The non-intelligent pieces have surprising properties when allowed to interact weakly. Do the pieces in a jigsaw puzzle know anything about the picture they form? Do any of the cells in our body have any idea about what they contribute to? These are emergent phenomena..

Swarm phenonema are already happening in humans as a result of mobile phone communication. Kids flock around like schools of fish with their mobile phones. They do not need to meet to be together, and final rendezvous can change even as they approch the moment! They are ad hoc social swarms -- they change their behaviour according to text messages and telephone conversations.

But can we harness swarming to secure a stable environment of pervasive devices? Convserely, once we release these devices will be we able to prevent swarming phenomena from occurring? How do we guarantee that a swarm of ubiquitous computing devices will be a colony of helpful bacteria rather than a plague of harmful locusts.

One clue about the role of swarms is that socially developed swarms have many of the properties of social networks -- quasi-hierarchies. Communication in swarms is by peer to peer transaction. This gives a robustness of form, combines trust in local neighbours with long reaching connections ("strange connections") that occur in all social clusters. This is why no one on the planet is (on average) more than six degrees of separation from anyone else. Sometimes, a central command might emerge spontaneously through centrality, but we should not be worried if it doesn't. Stability and security are not contingent on centralization or authoritarian control.


Do we want swarm behaviour to emerge or not? In devices, in humans or both? Can we stop it with judicious policies (i.e. "police" it away)? Sociology has a tendency to get its way; society has its own consciousness that usually wins over individuals. Does that mean that we are not safe? Security is about acceptable risk in relation to operating requirements. This should not be perceived as a problem, but we might need a change of philosophy in many system administrators.

--*--

**WHAT YOU ARE ASKED TO DO:**
From the passage on swarms above, copy word for word the part starting with "One clue about" and going on through "or authoritarian control.".

--*--

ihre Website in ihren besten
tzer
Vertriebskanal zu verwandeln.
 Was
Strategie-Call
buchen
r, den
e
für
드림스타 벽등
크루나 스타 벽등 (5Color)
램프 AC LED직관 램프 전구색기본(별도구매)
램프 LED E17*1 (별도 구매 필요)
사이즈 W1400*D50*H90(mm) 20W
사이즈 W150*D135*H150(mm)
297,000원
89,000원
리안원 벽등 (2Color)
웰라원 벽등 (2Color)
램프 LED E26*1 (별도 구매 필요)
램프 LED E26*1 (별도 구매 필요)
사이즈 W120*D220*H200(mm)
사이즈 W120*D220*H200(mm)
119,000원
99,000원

--*--

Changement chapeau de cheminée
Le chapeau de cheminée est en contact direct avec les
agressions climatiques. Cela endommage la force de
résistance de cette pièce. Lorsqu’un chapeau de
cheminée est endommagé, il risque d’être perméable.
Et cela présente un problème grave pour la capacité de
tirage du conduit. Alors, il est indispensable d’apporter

--*--

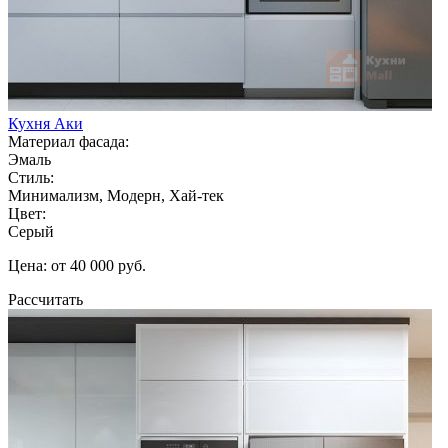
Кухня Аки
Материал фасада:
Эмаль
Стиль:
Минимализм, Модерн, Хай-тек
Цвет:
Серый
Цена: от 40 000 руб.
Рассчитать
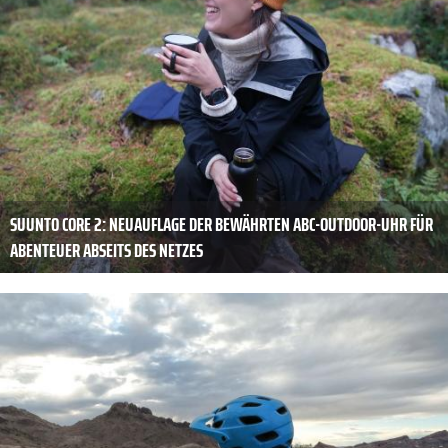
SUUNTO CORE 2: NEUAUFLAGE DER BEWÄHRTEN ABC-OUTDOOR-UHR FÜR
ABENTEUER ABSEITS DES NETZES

--*--

**SOLUTION:**
One clue about the role of swarms is that socially developed swarms have many of the properties of social networks -- quasi-hierarchies. Communication in swarms is by peer to peer transaction. This gives a robustness of form, combines trust in local neighbours with long reaching connections ("strange connections") that occur in all social clusters. This is why no one on the planet is (on average) more than six degrees of separation from anyone else. Sometimes, a central command might emerge spontaneously through centrality, but we should not be worried if it doesn't. Stability and security are not contingent on centralization or authoritarian control.